People were screaming. I've never been on a plane were people we're screaming. We were over the Grand Canyon at the time, which luckily I had a beautiful view below to help distract me from an uncertain firey death.


At least it would've been in one of the Seven Wonders of the World if the plane had crashed.

Thursday, December 4, 2008

Extended Stay

Staying in hotels can be fun. But when you run out of underwear, well, that gets serious.

Fortunately, I haven't run out of underwear.

I've been on the road since Nov. 26. I drove home for Thanksgiving, where I reunited with family and friends, gave thanks and ate pie. Along the way, I drove by camels roaming in a field.
Does this seem a little out of the ordinary to any of you?
While at home, I put Christmas lights up on my house. Actually, I had help this year and a gracious volunteer put them up for me.

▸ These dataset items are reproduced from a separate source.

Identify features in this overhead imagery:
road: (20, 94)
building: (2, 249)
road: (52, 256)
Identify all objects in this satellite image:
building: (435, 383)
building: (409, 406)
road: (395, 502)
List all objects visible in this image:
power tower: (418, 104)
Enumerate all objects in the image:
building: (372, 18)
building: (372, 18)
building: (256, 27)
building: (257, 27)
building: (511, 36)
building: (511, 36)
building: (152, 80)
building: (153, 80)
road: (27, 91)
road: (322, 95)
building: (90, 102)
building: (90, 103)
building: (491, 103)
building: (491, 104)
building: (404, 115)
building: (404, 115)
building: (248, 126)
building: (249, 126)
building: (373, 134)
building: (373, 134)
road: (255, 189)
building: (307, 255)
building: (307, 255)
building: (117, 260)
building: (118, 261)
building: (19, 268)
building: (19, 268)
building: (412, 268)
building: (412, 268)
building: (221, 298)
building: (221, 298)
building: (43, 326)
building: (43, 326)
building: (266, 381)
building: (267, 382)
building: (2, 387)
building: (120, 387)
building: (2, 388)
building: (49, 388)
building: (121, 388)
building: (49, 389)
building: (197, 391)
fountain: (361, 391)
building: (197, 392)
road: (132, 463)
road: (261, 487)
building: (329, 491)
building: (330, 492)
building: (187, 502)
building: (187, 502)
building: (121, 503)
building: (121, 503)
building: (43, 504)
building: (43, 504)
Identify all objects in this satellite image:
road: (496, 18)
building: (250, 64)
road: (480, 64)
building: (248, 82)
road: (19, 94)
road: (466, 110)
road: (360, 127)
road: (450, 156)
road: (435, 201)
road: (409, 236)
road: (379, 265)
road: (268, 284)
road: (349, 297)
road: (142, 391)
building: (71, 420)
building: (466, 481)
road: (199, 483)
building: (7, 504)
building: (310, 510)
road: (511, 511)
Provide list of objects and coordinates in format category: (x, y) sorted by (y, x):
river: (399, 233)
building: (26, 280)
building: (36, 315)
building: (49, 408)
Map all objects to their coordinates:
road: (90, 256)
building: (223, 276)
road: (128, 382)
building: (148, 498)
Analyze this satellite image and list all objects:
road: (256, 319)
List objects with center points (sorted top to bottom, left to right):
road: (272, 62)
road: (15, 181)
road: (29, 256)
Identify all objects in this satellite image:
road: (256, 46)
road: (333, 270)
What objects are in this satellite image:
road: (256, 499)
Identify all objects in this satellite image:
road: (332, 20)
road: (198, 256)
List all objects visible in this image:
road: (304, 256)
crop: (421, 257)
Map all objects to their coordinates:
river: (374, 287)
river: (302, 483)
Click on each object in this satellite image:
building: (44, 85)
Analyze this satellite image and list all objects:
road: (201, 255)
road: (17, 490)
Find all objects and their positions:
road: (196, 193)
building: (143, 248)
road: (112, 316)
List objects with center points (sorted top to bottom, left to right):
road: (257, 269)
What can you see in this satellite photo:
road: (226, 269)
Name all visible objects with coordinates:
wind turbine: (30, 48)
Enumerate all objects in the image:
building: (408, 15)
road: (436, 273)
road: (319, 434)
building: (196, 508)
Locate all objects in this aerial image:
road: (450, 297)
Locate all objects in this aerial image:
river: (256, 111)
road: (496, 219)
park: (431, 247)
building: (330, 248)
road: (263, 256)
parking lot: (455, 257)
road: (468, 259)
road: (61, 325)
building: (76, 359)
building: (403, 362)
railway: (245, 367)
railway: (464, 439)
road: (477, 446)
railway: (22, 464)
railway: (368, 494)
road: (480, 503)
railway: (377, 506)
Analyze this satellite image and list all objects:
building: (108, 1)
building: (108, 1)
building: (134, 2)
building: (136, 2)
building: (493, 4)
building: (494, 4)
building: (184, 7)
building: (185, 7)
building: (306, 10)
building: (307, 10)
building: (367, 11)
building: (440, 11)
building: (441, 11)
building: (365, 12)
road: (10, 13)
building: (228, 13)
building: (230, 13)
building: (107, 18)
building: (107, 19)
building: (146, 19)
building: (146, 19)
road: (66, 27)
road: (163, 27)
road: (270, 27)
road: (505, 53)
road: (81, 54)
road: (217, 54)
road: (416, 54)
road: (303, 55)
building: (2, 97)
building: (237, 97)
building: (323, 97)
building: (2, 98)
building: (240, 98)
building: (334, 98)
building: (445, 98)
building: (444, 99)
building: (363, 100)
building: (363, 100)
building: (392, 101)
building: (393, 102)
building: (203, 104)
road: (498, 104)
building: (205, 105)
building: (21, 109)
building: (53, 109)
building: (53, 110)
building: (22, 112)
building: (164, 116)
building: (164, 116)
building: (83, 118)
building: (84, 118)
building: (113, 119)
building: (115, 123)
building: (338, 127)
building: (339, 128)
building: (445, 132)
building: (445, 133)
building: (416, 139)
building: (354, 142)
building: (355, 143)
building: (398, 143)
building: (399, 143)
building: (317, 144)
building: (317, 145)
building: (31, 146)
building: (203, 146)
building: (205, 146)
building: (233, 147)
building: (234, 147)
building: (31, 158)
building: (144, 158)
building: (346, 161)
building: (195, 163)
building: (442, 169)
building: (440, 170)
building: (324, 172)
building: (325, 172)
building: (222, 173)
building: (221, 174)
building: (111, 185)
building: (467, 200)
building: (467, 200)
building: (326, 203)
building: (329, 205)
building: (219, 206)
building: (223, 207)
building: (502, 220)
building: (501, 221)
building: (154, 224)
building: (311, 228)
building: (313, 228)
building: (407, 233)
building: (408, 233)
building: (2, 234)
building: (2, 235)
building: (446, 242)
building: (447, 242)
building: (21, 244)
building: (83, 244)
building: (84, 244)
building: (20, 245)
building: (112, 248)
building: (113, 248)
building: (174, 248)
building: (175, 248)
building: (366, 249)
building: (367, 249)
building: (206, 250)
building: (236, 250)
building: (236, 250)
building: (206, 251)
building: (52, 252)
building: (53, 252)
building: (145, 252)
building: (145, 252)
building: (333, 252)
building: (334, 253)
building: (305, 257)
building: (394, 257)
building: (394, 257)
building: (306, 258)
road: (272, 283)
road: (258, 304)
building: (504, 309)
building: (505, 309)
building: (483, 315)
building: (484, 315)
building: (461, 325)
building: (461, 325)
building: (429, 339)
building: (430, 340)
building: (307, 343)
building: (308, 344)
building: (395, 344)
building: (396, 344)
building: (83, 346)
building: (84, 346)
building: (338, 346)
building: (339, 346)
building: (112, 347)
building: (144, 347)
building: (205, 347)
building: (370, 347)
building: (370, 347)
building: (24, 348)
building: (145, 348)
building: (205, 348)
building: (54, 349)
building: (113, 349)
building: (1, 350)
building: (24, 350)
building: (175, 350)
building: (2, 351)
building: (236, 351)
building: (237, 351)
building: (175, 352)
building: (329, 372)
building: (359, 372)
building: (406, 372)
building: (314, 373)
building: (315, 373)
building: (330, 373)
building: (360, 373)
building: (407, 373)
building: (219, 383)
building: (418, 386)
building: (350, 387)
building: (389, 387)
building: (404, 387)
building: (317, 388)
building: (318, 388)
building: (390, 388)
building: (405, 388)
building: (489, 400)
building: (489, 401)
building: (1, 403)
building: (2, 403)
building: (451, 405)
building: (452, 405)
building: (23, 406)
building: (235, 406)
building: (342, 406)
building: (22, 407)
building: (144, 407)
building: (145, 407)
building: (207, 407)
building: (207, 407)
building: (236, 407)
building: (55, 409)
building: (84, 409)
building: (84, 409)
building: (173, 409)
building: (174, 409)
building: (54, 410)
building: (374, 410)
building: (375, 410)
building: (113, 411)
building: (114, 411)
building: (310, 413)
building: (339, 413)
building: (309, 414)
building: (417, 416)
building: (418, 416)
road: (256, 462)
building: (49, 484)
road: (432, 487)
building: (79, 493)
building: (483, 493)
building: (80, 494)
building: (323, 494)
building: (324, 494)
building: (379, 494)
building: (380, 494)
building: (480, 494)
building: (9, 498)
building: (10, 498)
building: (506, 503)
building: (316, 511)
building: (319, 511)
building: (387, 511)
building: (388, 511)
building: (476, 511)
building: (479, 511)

From there, I drove here to Amarillo on Nov. 30. Along the way, I drove by the most immaculate rest stop in the history of the world. On both sides of I-40 there rises an oasis from the prairie, complete with free wireless Internet, a museum, and of course, a place to rest.
At the corn and peanut office, we've been planning for months for the Texas Commodity Symposium. It's an event that five Texas commodity groups produce during the Amarillo Farm and Ranch Show. We have a politician or two come in, a few NRCS and FSA lead personnel, and sometimes an economist, to address an audience of 200-300 people about what's going on in agriculture - more specifically, what's going on that will affect Texas commodity producers.

It's a lot of work to produce such an event. We kick it off the night before with a reception. This year, we were able to have U.S. Congressman Mike Conaway speak at the TCS. He also came to the reception. After taking his picture many times with various board members, I decided I might try being on the other side of the camera.

He's a nice man and he seems to genuinely care about agriculture. Thanks for representing the 11th district of Texas Congressman Conaway.

It's been a long week at the Amarillo Farm & Ranch Show. Tonight will be my fifth night in the Ambassador Hotel. It's starting to feel like home, and the staff now knows me by name. I think it's time to move on.

Tomorrow, my journey will continue by plane further west.